CheckNews s’est également prêté au jeu, grâce à l’outil Mapchecking, qui permet d’estimer la taille d’une foule. L’exercice est loin d’être évident, il permet cependant d’obtenir une idée globale du nombre de participants.
Premier problème : le nombre de clichés ou de vidéos issus du rassemblement est relativement limité. Mais en recoupant les images et les témoignages de journalistes présents sur place, il est possible de délimiter la zone sur laquelle les manifestants se sont regroupés. Ainsi, on peut établir que l’estrade, sur laquelle avaient lieu les discours, était positionnée entre l’Assemblée nationale et l’intersection du quai d’Orsay et du quai Anatole-France.
🇫🇷 Paris : «La Marseillaise» chantée lors de la manifestation des policiers devant l'Assemblée nationale. 35 000 personnes présentes selon les syndicats (images @RemyBuisine) #ManifPolice pic.twitter.com/UsfzhNRDQz
— Actu17 (@Actu17) May 19, 2021
😬 Les syndicats de #police demandent la mise en place sans délai d’une loi-météo, et appellent à la plus grande fermeté face à la pluie, accusée d'alimenter le sentiment anti-flic.#ManifPolice pic.twitter.com/MRprrSqVNc
— Police Contre la Prohibition (@collectifPCP) May 19, 2021
De nombreuses barrières délimitent un espace de sécurité devant la scène. D’autres barrières de filtrage marquent la fin du rassemblement quelques centaines de mètres plus loin, au niveau du pont Alexandre-III.
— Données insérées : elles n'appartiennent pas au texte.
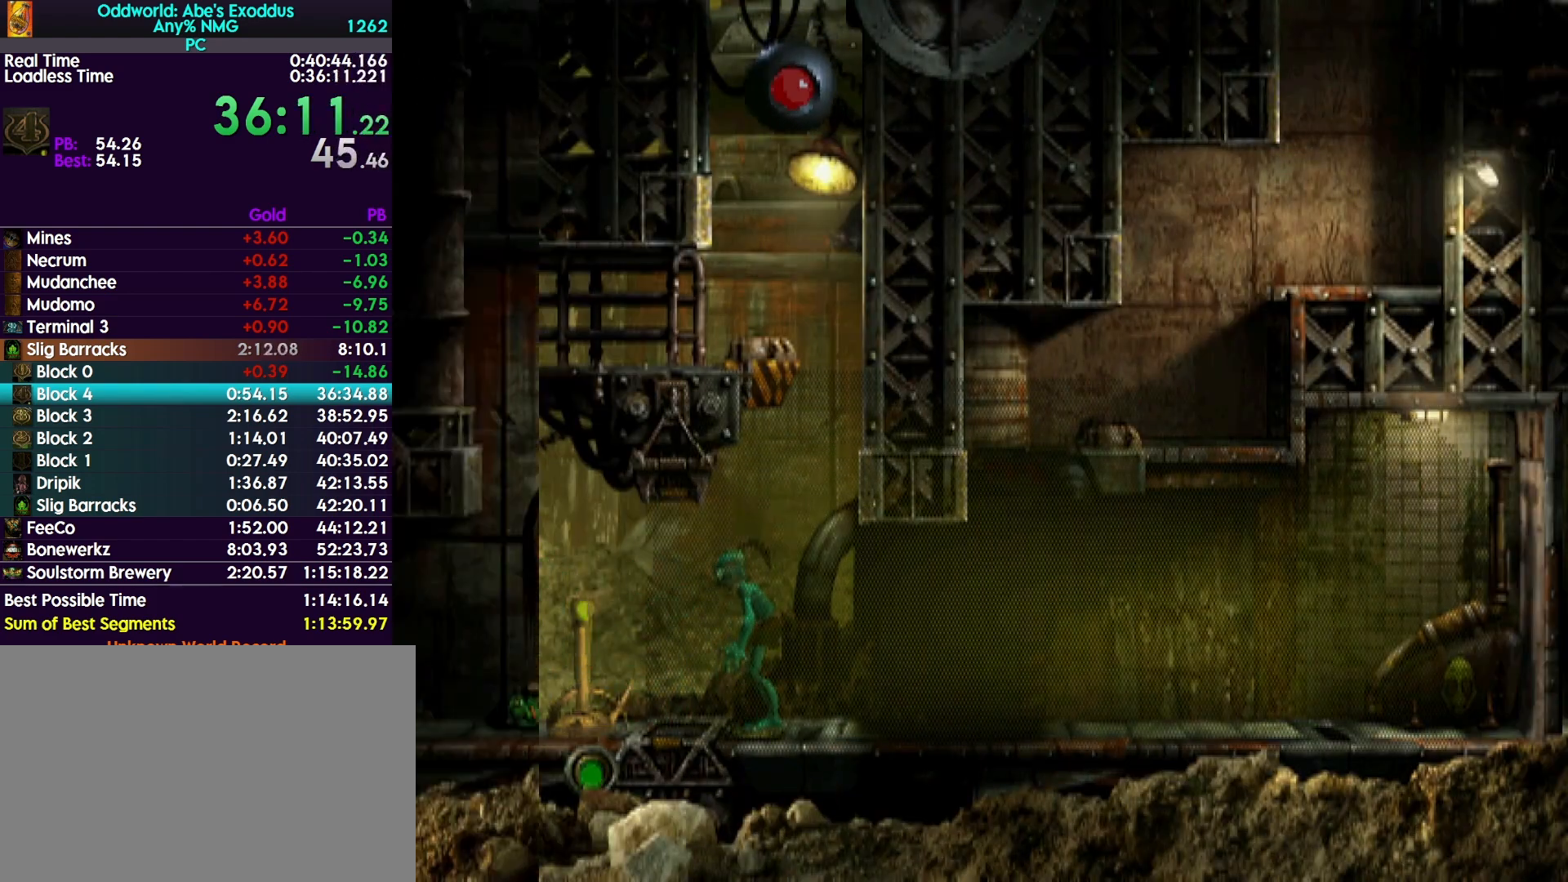
{"buttons": ["R1", "DPAD_LEFT"], "events": []}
Difficile estimation de la densité de la foule
Autre limite : l’absence de prise de vue aérienne rend difficile l’estimation de la densité de la foule, qui a pu, en outre, évoluer au gré de l’après-midi. Sur certains clichés, (comme celui partagé par le syndicat Commissaires de la police nationale, ci-dessous), on constate que la densité au mètre carré est relativement forte au pied de l’estrade, mais qu’elle semble faiblir, au moment où a été pris ce cliché en tout cas, bien avant le pont Alexandre-III.
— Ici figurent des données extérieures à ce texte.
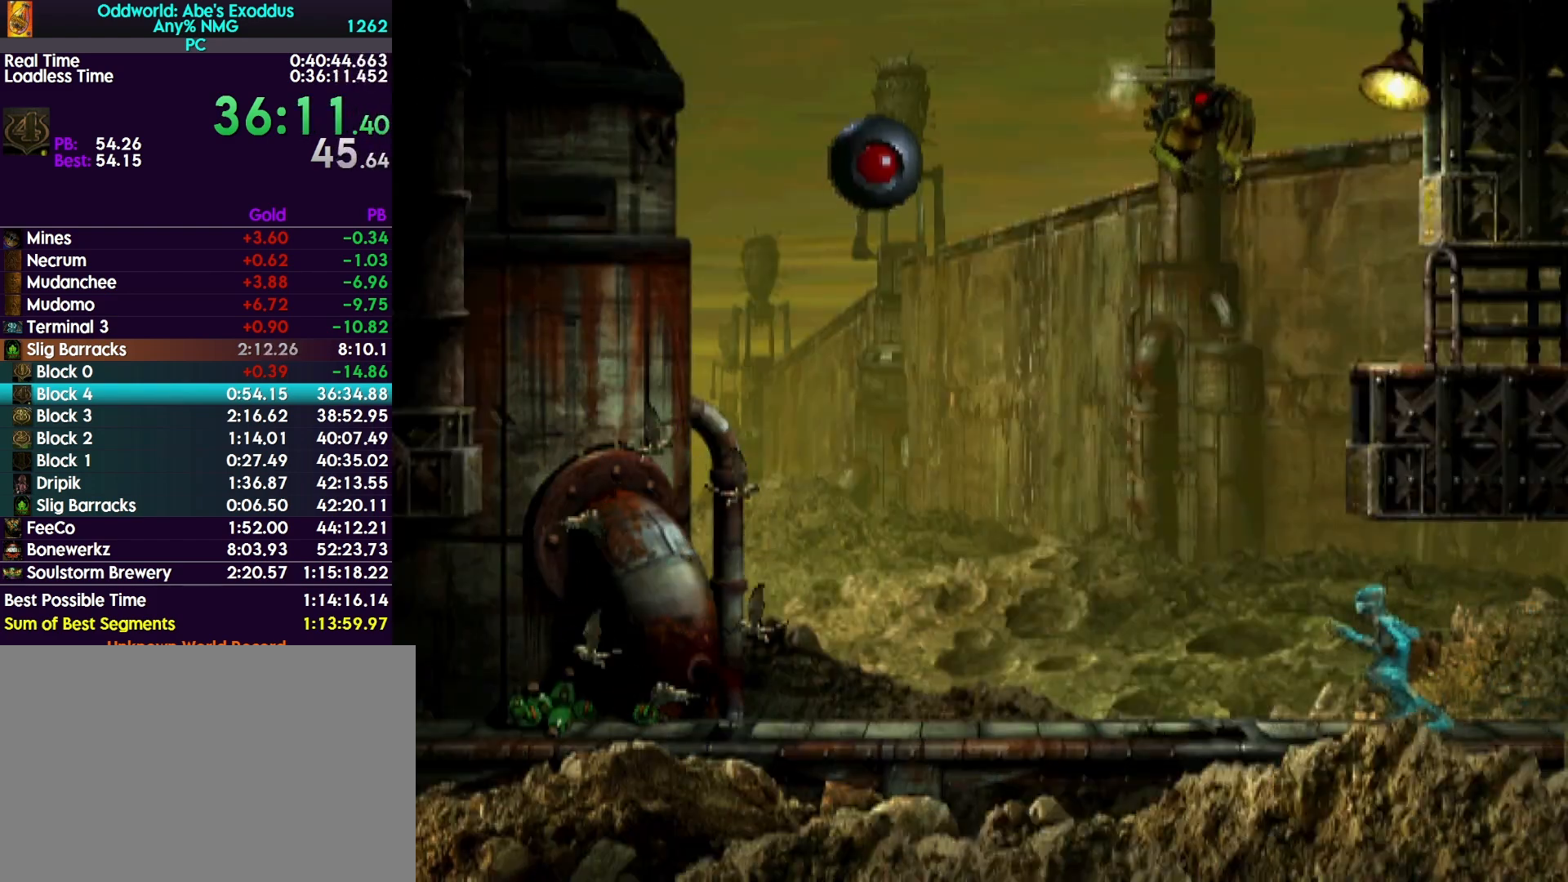
{"buttons": ["R1", "DPAD_LEFT"], "events": [[367, "CROSS", "down"], [500, "CROSS", "up"]]}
30 000 personnes, citoyens, policiers, ensemble. Merci ! #19mai #19mai2021 #AssembleeNationale #police #Jesoutienslapolice #ManifPolice pic.twitter.com/9Em4MnBX5P
— Commissaires de la Police Nationale SCPN (@ScpnCommissaire) May 19, 2021
Il convient donc d’établir plusieurs scénarios de densité dans l’outil Mapchecking. Sur le premier, nous avons fait une estimation à deux personnes du mètre carré, en moyenne sur l’ensemble du rassemblement, sur la base de ce site qui recense des exemples de densité, ce qui donne un total d’un peu moins de 12 600 manifestants.
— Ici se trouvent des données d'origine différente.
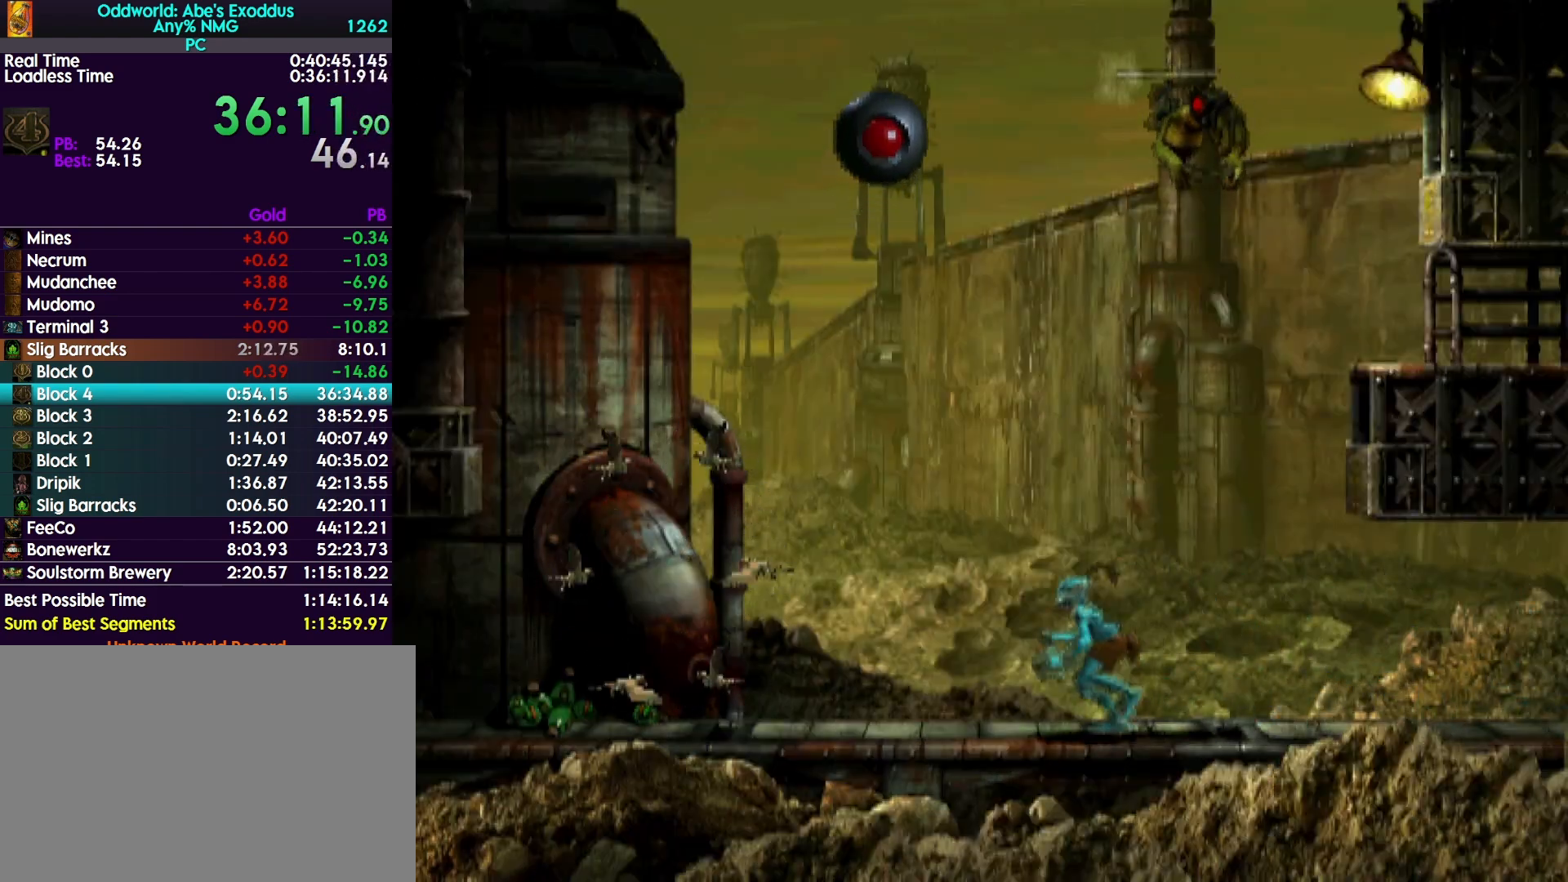
{"buttons": ["R1", "DPAD_LEFT"], "events": []}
Le second scénario augmente la densité à 2,5 personnes par mètre carré. On obtient alors un total de 15 747 personnes.
Rappelons à nouveau que ces chiffres reflètent un ordre de grandeur estimé, qui part du principe que la densité était la même sur toute la zone du rassemblement. Or les données visuelles manquent pour connaître la densité exacte de la queue de cortège. Dans tous les cas, même en poussant la densité à un très haut niveau (à 4 personnes par mètre carré par exemple), on obtient un maximum de 25 000 participants. Ce qui demeure loin du chiffre avancé par l’intersyndicale.